As a research project I'm currently writing a document-oriented database from scratch in Python. Like MongoDB, the database supports the creation of indexes on arbitrary document keys. These indexes are currently implemented using two simple dictionaries: The first contains as key the (possibly hashed) value of the indexed field and as value the store keys of all documents associated with that field value, which allows the DB to locate the document on disk. The second dictionary contains the inverse of that, i.e. as a key the store key of a given document and as value the (hashed) value of the indexed field (which makes removing document from the index more efficient). An example:
doc1 = {'foo' : 'bar'} # store-key : doc1
doc2 = {'foo' : 'baz'} # store-key : doc2
doc3 = {'foo' : 'bar'} # store-key : doc3
For the foo
field, the index dictionaries for these documents would look like this:
foo_index = {'bar' : ['doc1','doc3'],'baz' : ['doc2']}
foo_reverse_index = {'doc1' : ['bar'],'doc2' : ['baz'], 'doc3' : ['bar']}
(please not that the reverse index also consists of lists of values [and not single values] to accommodate indexing of list fields, in which case each element of the list field would be contained in the index separately)

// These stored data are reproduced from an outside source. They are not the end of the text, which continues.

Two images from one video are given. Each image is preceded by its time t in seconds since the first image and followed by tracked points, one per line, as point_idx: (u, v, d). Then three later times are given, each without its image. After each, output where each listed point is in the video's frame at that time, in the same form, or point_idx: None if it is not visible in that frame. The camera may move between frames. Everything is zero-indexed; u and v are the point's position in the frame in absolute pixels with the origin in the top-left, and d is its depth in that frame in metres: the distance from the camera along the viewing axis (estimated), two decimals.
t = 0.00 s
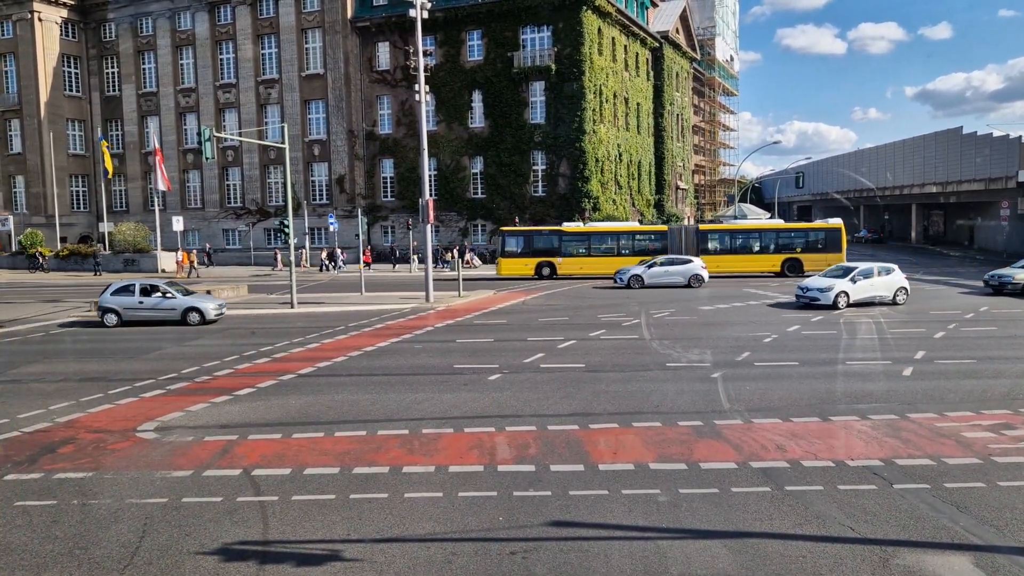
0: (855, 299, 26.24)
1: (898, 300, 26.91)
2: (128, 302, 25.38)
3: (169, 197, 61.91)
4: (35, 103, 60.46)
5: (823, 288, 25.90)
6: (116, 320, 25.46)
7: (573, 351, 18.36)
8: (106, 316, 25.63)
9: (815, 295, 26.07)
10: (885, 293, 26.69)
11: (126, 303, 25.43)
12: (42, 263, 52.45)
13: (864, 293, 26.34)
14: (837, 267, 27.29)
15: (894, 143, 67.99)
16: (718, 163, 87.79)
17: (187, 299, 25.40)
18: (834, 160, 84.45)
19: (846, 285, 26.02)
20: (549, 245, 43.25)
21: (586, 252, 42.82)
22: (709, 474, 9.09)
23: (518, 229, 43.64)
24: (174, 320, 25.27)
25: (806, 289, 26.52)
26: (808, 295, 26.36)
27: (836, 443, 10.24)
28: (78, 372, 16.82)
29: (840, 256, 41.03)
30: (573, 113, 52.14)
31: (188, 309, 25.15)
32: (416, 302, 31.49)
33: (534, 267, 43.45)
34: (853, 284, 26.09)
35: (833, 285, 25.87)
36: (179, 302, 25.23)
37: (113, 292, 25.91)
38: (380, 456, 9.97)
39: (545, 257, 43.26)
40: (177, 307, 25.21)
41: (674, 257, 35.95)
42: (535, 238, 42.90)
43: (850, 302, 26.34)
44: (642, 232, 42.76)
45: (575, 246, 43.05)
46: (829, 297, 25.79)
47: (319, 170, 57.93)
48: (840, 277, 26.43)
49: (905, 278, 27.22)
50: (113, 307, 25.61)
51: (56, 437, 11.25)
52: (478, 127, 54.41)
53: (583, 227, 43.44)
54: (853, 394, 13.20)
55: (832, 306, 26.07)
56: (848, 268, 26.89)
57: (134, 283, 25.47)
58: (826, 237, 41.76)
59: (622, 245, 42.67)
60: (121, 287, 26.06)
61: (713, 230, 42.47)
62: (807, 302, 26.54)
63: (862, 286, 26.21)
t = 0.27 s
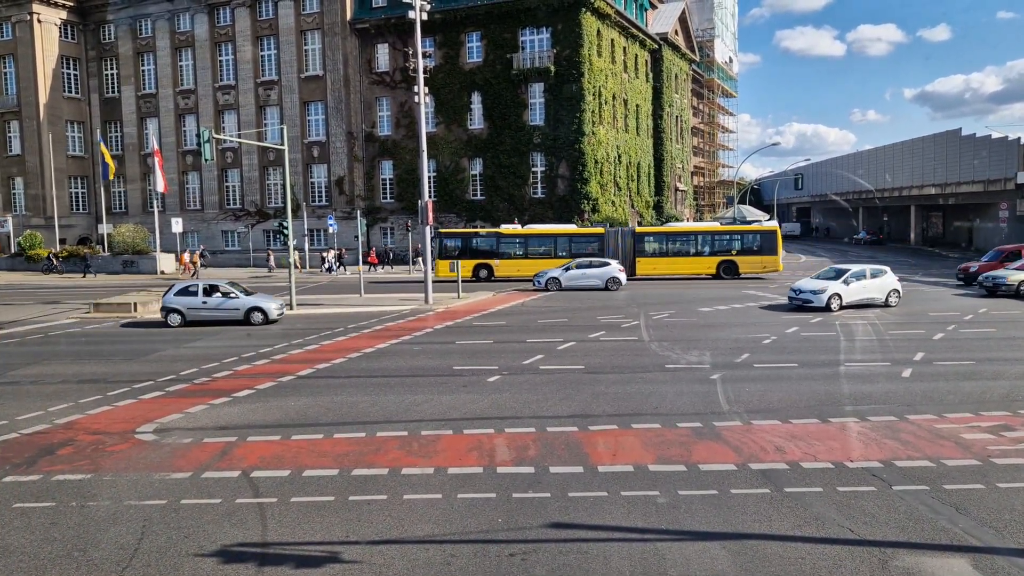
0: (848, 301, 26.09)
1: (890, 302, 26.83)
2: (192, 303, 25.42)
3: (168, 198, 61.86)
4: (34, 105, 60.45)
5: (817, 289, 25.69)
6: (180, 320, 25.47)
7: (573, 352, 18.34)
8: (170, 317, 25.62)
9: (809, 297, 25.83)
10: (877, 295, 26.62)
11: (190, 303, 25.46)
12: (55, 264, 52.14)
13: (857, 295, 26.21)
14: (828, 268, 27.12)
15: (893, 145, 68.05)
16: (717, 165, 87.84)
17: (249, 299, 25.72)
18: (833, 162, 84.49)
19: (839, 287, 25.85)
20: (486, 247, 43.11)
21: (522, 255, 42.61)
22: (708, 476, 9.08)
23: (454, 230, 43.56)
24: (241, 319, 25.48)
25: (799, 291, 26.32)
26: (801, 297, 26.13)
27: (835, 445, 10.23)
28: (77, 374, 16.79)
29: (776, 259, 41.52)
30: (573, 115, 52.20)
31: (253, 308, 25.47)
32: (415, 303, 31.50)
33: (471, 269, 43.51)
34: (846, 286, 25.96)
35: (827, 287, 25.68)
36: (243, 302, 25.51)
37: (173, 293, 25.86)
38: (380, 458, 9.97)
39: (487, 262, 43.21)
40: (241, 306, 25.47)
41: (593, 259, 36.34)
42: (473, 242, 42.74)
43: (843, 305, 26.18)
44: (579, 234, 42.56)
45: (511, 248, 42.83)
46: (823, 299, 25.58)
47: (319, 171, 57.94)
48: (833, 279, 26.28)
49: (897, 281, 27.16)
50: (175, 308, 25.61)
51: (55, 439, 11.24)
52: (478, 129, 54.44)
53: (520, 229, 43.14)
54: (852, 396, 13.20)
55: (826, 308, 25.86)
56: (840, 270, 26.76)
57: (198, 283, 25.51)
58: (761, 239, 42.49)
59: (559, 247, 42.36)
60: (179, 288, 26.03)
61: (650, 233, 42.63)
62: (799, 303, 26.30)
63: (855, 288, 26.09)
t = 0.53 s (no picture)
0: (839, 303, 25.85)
1: (881, 303, 26.68)
2: (254, 302, 25.70)
3: (168, 199, 61.83)
4: (34, 106, 60.46)
5: (808, 291, 25.40)
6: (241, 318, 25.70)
7: (573, 353, 18.32)
8: (229, 315, 25.81)
9: (800, 299, 25.51)
10: (869, 297, 26.49)
11: (252, 302, 25.74)
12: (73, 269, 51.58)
13: (849, 297, 26.04)
14: (817, 272, 26.91)
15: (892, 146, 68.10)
16: (717, 166, 87.84)
17: (310, 299, 25.92)
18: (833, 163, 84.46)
19: (830, 289, 25.61)
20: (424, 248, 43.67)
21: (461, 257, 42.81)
22: (708, 477, 9.08)
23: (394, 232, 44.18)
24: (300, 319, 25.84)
25: (790, 293, 25.95)
26: (791, 299, 25.77)
27: (834, 446, 10.22)
28: (76, 374, 16.79)
29: (714, 260, 41.98)
30: (573, 116, 52.22)
31: (313, 307, 25.63)
32: (415, 304, 31.50)
33: (411, 270, 44.09)
34: (837, 287, 25.76)
35: (818, 288, 25.41)
36: (303, 301, 25.70)
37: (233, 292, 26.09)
38: (379, 459, 9.96)
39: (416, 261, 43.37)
40: (301, 306, 25.65)
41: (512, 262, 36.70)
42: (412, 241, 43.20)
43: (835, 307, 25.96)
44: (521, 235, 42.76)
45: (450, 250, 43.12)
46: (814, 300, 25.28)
47: (319, 172, 57.96)
48: (824, 281, 26.07)
49: (887, 282, 27.13)
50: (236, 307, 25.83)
51: (55, 440, 11.25)
52: (478, 130, 54.46)
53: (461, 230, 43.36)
54: (852, 397, 13.18)
55: (817, 310, 25.55)
56: (830, 272, 26.57)
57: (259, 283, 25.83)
58: (697, 241, 42.78)
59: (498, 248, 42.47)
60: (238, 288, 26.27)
61: (589, 234, 42.21)
62: (790, 306, 25.95)
63: (847, 289, 25.91)
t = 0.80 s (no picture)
0: (829, 304, 25.71)
1: (870, 304, 26.51)
2: (314, 300, 25.88)
3: (168, 200, 61.84)
4: (34, 106, 60.48)
5: (797, 292, 25.24)
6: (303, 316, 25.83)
7: (573, 354, 18.33)
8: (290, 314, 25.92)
9: (790, 301, 25.32)
10: (858, 298, 26.35)
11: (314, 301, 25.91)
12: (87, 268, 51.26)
13: (838, 298, 25.85)
14: (805, 274, 26.77)
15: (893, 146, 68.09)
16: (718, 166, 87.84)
17: (369, 297, 26.19)
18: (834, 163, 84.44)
19: (819, 290, 25.47)
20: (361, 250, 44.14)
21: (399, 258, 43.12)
22: (708, 478, 9.07)
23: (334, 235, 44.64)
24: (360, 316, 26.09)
25: (780, 295, 25.70)
26: (781, 301, 25.52)
27: (834, 447, 10.21)
28: (76, 375, 16.81)
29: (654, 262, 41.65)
30: (573, 116, 52.21)
31: (374, 305, 25.89)
32: (415, 304, 31.51)
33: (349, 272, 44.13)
34: (827, 289, 25.59)
35: (807, 290, 25.27)
36: (363, 300, 25.94)
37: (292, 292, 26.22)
38: (380, 460, 9.96)
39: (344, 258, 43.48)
40: (361, 304, 25.93)
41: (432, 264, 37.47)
42: (347, 240, 43.68)
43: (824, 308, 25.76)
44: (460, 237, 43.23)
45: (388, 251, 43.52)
46: (803, 302, 25.13)
47: (319, 173, 57.96)
48: (813, 282, 25.92)
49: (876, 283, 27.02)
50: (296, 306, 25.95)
51: (55, 441, 11.25)
52: (478, 130, 54.46)
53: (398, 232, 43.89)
54: (853, 397, 13.19)
55: (807, 312, 25.38)
56: (818, 273, 26.44)
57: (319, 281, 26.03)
58: (637, 242, 42.56)
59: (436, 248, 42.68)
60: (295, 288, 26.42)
61: (528, 235, 42.51)
62: (780, 307, 25.70)
63: (836, 290, 25.77)
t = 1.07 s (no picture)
0: (816, 303, 25.26)
1: (854, 303, 26.19)
2: (372, 297, 26.18)
3: (168, 198, 61.82)
4: (34, 105, 60.44)
5: (784, 292, 24.72)
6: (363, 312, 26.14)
7: (573, 352, 18.35)
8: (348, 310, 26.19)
9: (777, 300, 24.74)
10: (843, 297, 26.00)
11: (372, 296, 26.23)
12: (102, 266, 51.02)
13: (825, 297, 25.48)
14: (790, 274, 26.31)
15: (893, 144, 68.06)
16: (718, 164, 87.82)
17: (426, 293, 26.56)
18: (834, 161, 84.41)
19: (807, 289, 24.99)
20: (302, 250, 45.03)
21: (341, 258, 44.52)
22: (710, 476, 9.07)
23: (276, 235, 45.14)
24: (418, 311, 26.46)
25: (767, 294, 25.12)
26: (768, 300, 24.95)
27: (836, 445, 10.21)
28: (77, 374, 16.81)
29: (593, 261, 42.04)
30: (573, 114, 52.19)
31: (432, 302, 26.31)
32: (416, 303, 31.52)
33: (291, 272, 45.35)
34: (814, 288, 25.18)
35: (795, 290, 24.77)
36: (421, 296, 26.32)
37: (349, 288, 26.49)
38: (380, 458, 9.97)
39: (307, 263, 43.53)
40: (419, 300, 26.31)
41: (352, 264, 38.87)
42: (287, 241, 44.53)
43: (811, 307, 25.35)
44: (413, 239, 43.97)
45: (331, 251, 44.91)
46: (791, 301, 24.61)
47: (319, 171, 57.90)
48: (799, 281, 25.46)
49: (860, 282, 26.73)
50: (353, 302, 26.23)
51: (55, 440, 11.25)
52: (478, 129, 54.42)
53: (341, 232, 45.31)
54: (853, 395, 13.20)
55: (794, 311, 24.86)
56: (804, 273, 26.00)
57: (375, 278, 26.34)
58: (577, 243, 42.85)
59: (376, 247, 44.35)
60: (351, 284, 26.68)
61: (468, 234, 42.72)
62: (766, 307, 25.15)
63: (822, 290, 25.35)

During normal operation, the index resides in memory and is updated in real time after each insert/update/delete operation. To persist it, it gets serialized (e.g. as JSON object) and stored to disk, which works reasonably well for index sizes up to a few 100k entries. However, as the database size grows the index loading times at program startup become problematic, and committing changes in realtime to disk becomes nearly impossible since writing of the index incurs a large overhead.
Hence I'm looking for an implementation of a persistent index which allows for efficient incremental updates, or, expressed differently, does not require rewriting the whole index when persisting it to disk. What would be a suitable strategy for approaching this problem? I thought about using a linked-list to implement an addressable storage space to which objects could be written but I'm not sure if this is the right approach.